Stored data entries
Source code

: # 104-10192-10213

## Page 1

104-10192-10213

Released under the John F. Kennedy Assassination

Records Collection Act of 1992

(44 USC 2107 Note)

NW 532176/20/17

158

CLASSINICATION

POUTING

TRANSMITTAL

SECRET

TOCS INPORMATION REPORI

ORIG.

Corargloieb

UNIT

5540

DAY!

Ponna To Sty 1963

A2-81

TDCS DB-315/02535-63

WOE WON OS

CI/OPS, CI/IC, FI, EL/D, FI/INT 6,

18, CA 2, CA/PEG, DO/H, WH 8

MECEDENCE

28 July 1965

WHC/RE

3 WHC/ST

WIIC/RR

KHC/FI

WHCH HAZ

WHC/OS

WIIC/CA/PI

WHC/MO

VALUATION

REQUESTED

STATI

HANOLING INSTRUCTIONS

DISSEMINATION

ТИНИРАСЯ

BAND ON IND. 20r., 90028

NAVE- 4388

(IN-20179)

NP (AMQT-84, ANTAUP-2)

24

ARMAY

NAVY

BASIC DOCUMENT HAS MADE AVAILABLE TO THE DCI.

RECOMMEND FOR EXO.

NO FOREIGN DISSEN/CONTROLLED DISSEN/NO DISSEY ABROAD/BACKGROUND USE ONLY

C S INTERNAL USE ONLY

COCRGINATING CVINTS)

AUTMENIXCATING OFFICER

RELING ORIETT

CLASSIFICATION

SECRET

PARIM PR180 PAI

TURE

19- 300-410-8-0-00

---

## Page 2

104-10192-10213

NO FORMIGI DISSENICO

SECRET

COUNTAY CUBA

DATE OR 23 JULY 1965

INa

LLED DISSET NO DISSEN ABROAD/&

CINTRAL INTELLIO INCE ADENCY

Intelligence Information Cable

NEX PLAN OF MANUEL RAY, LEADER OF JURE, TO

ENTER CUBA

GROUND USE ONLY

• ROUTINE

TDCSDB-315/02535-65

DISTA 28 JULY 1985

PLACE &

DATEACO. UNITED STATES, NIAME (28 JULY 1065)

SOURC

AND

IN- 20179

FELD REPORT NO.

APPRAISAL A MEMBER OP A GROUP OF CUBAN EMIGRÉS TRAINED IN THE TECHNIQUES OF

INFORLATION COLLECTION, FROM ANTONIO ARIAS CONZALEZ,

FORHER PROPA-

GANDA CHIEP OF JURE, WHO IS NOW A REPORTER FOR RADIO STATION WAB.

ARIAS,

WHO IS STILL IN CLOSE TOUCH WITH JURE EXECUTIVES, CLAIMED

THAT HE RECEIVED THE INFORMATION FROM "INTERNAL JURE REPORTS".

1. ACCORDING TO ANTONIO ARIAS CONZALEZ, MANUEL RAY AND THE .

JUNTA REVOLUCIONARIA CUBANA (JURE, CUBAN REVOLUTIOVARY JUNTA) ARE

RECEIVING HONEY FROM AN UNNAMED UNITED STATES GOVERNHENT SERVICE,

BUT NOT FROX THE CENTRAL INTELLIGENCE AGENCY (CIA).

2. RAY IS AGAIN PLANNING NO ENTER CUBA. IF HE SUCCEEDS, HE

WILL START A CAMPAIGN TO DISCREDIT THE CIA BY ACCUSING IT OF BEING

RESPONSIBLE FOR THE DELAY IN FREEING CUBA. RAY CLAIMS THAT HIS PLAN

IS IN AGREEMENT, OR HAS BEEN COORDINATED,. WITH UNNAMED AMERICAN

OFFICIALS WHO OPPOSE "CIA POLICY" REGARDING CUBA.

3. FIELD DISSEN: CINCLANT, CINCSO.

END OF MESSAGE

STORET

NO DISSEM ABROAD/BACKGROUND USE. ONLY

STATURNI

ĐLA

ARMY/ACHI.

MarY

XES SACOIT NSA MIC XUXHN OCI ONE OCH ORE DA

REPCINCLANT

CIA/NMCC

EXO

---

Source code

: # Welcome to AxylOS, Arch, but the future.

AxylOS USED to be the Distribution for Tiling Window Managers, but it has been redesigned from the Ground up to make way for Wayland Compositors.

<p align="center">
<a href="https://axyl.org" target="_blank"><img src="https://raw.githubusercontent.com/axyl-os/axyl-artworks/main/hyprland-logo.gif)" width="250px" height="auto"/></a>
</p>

[Written task]: Only those lines running from the one containing "but the future." through the last line of the data above are to be copied, exactly, with both ends included.

[Answer to the problem]:
: # Welcome to AxylOS, Arch, but the future.

AxylOS USED to be the Distribution for Tiling Window Managers, but it has been redesigned from the Ground up to make way for Wayland Compositors.

<p align="center">
<a href="https://axyl.org" target="_blank"><img src="https://raw.githubusercontent.com/axyl-os/axyl-artworks/main/hyprland-logo.gif)" width="250px" height="auto"/></a>
</p>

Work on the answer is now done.